Second scenario: This is your first trip that is longer than 12 hours. When you board the plane, you are dressed for a hot summer vacation. During the long flight, you get a cold due to the low temperature in the plane; thus, you start your long awaited Hawaiian holiday crawled up in the hotel bed with a fever.
In both of these scenarios, reaching the end result probably doesn’t reflect what you had in mind.
Outcome-oriented thinking doesn’t take into consideration processes, behaviors or other external factors.
In a business environment, many times, the end result is a business KPI, like achieving a high return on investment or growing the income with a certain percentage.
These KPIs are crucial, even if they’re not enough. You need to be able to translate them into intermediate goals. These intermediate goals are often neglected because they don’t look directly connected to the end goal. But they actually even out the gaps between goals you are working on this year and next year and your longer-term lifetime goals.
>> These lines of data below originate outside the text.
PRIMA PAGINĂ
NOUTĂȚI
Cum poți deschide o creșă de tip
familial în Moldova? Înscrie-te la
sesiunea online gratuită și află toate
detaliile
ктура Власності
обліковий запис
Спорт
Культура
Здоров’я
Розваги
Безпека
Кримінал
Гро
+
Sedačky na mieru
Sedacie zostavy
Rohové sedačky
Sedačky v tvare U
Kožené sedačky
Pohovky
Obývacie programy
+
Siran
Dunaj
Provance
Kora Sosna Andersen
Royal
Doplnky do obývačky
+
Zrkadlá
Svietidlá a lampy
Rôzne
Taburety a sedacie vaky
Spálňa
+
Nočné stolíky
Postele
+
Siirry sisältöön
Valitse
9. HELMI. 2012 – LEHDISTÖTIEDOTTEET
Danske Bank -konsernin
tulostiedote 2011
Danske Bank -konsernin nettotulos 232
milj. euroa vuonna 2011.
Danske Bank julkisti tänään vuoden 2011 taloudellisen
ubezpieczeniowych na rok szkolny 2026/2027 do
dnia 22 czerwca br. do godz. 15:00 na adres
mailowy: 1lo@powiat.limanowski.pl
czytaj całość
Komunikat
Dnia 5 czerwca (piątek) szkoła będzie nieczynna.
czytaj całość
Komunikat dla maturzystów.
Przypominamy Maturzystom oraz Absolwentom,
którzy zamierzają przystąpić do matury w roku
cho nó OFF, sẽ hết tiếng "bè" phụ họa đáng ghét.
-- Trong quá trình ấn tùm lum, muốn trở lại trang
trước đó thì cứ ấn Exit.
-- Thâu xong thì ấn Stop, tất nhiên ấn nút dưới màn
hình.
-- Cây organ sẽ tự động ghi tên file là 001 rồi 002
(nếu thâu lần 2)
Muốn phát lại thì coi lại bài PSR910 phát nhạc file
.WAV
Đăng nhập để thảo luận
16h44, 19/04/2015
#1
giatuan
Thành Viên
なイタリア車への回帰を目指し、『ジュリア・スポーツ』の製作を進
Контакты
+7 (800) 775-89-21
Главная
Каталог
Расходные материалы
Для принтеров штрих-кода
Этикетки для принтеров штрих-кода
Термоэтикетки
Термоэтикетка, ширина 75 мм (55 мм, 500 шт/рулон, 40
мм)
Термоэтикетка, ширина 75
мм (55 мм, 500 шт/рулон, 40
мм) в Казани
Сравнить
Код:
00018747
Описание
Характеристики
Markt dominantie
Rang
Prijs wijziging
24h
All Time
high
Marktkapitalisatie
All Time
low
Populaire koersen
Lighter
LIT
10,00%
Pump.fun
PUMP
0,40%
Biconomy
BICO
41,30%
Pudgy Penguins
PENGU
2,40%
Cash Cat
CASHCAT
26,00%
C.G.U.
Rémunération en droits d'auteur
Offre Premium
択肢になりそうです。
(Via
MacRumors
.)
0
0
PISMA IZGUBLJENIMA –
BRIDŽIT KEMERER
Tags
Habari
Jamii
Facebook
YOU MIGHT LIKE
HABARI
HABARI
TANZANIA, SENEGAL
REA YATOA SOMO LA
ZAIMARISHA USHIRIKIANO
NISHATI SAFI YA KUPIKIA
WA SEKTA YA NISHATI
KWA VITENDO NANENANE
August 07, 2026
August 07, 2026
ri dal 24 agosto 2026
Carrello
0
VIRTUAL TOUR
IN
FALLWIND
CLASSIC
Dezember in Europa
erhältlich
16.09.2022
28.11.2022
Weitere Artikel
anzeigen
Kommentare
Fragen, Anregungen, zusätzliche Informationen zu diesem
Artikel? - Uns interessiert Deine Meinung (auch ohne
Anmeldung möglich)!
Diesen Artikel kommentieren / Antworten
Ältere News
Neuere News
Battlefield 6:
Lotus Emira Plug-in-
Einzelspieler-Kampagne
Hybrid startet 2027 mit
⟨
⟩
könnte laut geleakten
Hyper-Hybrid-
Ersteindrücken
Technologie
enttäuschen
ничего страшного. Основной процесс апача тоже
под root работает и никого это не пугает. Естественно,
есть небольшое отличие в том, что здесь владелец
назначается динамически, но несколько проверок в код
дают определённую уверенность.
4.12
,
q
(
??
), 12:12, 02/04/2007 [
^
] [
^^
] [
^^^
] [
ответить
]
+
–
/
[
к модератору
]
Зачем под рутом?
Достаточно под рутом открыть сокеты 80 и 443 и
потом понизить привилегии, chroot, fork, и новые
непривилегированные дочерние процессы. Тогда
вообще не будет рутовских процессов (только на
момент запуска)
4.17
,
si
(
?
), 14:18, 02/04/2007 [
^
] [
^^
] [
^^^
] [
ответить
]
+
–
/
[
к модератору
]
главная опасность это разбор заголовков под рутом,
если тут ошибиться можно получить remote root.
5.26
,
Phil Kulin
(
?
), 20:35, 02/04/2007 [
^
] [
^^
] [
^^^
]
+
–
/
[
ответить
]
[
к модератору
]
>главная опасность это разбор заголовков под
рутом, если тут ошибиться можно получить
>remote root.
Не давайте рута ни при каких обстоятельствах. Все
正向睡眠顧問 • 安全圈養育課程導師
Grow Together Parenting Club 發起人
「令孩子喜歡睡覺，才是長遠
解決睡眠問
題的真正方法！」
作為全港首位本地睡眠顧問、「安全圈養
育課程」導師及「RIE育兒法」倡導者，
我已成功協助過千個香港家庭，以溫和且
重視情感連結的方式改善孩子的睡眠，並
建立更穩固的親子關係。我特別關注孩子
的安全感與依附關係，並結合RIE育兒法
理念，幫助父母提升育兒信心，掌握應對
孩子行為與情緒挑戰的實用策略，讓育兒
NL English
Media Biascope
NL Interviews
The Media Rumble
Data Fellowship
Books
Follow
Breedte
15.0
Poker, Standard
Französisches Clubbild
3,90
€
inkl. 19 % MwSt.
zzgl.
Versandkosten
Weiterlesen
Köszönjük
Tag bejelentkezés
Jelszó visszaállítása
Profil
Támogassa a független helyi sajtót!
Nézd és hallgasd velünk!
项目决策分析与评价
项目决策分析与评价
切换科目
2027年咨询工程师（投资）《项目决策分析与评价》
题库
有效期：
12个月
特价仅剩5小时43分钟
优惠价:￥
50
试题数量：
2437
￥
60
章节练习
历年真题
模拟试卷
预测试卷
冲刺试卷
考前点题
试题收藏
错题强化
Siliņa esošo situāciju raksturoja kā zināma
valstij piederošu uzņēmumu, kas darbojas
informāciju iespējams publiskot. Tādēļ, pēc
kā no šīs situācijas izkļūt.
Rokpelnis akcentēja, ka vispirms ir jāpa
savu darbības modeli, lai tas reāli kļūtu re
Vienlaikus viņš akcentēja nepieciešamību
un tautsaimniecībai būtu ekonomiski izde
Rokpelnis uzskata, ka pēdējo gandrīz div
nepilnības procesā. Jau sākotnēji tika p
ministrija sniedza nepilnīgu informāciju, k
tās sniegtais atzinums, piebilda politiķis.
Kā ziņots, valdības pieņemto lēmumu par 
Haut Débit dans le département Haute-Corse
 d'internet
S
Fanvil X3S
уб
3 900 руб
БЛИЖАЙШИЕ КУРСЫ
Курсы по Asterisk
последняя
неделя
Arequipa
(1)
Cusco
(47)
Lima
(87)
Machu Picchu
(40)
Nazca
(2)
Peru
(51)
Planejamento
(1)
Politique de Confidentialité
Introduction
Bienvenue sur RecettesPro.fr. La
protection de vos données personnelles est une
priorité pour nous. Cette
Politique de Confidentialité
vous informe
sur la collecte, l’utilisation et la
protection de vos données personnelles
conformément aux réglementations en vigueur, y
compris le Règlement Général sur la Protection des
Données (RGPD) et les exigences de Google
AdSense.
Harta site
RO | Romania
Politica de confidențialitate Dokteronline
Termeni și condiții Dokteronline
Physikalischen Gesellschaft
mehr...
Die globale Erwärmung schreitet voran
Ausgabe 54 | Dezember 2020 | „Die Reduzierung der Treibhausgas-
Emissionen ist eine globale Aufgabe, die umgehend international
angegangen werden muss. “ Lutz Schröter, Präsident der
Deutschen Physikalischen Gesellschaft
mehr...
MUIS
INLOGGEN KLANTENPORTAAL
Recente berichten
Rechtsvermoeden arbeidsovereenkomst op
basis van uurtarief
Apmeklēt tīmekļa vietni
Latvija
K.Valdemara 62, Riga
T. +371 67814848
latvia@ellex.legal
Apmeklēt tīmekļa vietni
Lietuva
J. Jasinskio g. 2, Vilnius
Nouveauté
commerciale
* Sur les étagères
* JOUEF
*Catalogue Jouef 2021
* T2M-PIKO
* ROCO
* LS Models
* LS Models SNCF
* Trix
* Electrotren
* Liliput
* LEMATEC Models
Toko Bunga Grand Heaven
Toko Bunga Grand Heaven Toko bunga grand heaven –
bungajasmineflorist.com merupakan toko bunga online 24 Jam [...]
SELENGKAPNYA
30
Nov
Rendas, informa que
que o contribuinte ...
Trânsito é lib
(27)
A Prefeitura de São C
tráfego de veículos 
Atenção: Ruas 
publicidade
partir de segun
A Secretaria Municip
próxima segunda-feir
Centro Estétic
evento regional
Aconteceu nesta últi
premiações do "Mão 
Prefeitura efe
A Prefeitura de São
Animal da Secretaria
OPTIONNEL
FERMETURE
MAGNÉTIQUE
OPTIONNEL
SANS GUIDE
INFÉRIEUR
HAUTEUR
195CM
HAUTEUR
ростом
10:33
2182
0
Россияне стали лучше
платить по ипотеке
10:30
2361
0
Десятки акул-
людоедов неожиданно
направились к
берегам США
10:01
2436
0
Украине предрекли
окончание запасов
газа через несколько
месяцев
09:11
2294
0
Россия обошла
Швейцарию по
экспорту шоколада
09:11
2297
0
Intermediate goals are the pathway to your final milestone.
For example, let’s say the end goal is to grow e-commerce sales by 10%.
Using traditional thinking will mean that you will likely increase your sales and marketing efforts.
However, this might cost you more money than it should if you don’t focus on intermediate goals like decreasing the number of people who abandon their carts or reducing the time required to make a purchase, just to name a few.
Focusing on the end result is essential, but it is not enough. You need to know what intermediate results are required, even if these goals don’t look directly connected to your final KPIs.